## Excerpted records:
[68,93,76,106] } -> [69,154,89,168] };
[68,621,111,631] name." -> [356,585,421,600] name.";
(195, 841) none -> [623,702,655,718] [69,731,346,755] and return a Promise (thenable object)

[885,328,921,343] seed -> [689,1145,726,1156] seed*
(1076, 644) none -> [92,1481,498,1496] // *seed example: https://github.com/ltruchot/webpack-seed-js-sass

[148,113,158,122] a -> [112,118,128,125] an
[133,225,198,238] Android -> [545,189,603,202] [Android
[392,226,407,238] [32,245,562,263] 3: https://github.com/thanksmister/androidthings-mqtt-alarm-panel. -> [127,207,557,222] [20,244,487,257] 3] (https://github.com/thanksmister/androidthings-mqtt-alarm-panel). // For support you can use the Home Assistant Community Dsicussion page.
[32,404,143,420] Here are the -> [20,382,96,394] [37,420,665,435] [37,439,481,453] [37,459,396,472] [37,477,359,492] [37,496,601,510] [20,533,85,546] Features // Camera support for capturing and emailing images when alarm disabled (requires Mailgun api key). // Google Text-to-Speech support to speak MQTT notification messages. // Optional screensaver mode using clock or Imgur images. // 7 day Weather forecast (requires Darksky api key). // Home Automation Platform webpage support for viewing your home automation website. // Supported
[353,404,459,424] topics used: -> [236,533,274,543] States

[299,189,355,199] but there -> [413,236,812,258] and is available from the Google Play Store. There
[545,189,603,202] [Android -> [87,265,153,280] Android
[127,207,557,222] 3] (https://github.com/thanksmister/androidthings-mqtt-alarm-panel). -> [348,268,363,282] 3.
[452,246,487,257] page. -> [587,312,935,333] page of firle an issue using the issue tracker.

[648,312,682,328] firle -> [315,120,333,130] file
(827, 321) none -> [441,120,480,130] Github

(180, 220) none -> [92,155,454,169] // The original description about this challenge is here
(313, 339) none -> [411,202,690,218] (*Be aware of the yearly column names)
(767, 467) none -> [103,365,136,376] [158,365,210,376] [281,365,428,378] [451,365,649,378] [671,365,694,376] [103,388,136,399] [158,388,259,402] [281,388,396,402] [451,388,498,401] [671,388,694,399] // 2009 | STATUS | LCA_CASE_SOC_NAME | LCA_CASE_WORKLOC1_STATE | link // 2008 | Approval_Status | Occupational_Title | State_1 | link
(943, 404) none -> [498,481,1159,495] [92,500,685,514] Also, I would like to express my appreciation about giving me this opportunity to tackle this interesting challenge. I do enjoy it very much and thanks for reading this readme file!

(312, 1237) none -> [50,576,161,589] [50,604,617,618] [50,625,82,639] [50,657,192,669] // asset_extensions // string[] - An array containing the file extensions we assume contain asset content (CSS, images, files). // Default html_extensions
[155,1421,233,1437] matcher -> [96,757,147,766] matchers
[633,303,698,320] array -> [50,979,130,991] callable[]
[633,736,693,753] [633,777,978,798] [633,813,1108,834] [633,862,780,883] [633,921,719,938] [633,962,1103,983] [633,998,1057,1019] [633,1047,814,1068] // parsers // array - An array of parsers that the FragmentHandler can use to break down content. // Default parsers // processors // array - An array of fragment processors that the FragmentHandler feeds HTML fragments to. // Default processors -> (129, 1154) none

## Task prompt:
Please give the full set of data again exactly.

## Solution:
[68,93,76,106] } -> [69,154,89,168] };
[68,621,111,631] name." -> [356,585,421,600] name.";
(195, 841) none -> [623,702,655,718] [69,731,346,755] and return a Promise (thenable object)

[885,328,921,343] seed -> [689,1145,726,1156] seed*
(1076, 644) none -> [92,1481,498,1496] // *seed example: https://github.com/ltruchot/webpack-seed-js-sass

[148,113,158,122] a -> [112,118,128,125] an
[133,225,198,238] Android -> [545,189,603,202] [Android
[392,226,407,238] [32,245,562,263] 3: https://github.com/thanksmister/androidthings-mqtt-alarm-panel. -> [127,207,557,222] [20,244,487,257] 3] (https://github.com/thanksmister/androidthings-mqtt-alarm-panel). // For support you can use the Home Assistant Community Dsicussion page.
[32,404,143,420] Here are the -> [20,382,96,394] [37,420,665,435] [37,439,481,453] [37,459,396,472] [37,477,359,492] [37,496,601,510] [20,533,85,546] Features // Camera support for capturing and emailing images when alarm disabled (requires Mailgun api key). // Google Text-to-Speech support to speak MQTT notification messages. // Optional screensaver mode using clock or Imgur images. // 7 day Weather forecast (requires Darksky api key). // Home Automation Platform webpage support for viewing your home automation website. // Supported
[353,404,459,424] topics used: -> [236,533,274,543] States

[299,189,355,199] but there -> [413,236,812,258] and is available from the Google Play Store. There
[545,189,603,202] [Android -> [87,265,153,280] Android
[127,207,557,222] 3] (https://github.com/thanksmister/androidthings-mqtt-alarm-panel). -> [348,268,363,282] 3.
[452,246,487,257] page. -> [587,312,935,333] page of firle an issue using the issue tracker.

[648,312,682,328] firle -> [315,120,333,130] file
(827, 321) none -> [441,120,480,130] Github

(180, 220) none -> [92,155,454,169] // The original description about this challenge is here
(313, 339) none -> [411,202,690,218] (*Be aware of the yearly column names)
(767, 467) none -> [103,365,136,376] [158,365,210,376] [281,365,428,378] [451,365,649,378] [671,365,694,376] [103,388,136,399] [158,388,259,402] [281,388,396,402] [451,388,498,401] [671,388,694,399] // 2009 | STATUS | LCA_CASE_SOC_NAME | LCA_CASE_WORKLOC1_STATE | link // 2008 | Approval_Status | Occupational_Title | State_1 | link
(943, 404) none -> [498,481,1159,495] [92,500,685,514] Also, I would like to express my appreciation about giving me this opportunity to tackle this interesting challenge. I do enjoy it very much and thanks for reading this readme file!

(312, 1237) none -> [50,576,161,589] [50,604,617,618] [50,625,82,639] [50,657,192,669] // asset_extensions // string[] - An array containing the file extensions we assume contain asset content (CSS, images, files). // Default html_extensions
[155,1421,233,1437] matcher -> [96,757,147,766] matchers
[633,303,698,320] array -> [50,979,130,991] callable[]
[633,736,693,753] [633,777,978,798] [633,813,1108,834] [633,862,780,883] [633,921,719,938] [633,962,1103,983] [633,998,1057,1019] [633,1047,814,1068] // parsers // array - An array of parsers that the FragmentHandler can use to break down content. // Default parsers // processors // array - An array of fragment processors that the FragmentHandler feeds HTML fragments to. // Default processors -> (129, 1154) none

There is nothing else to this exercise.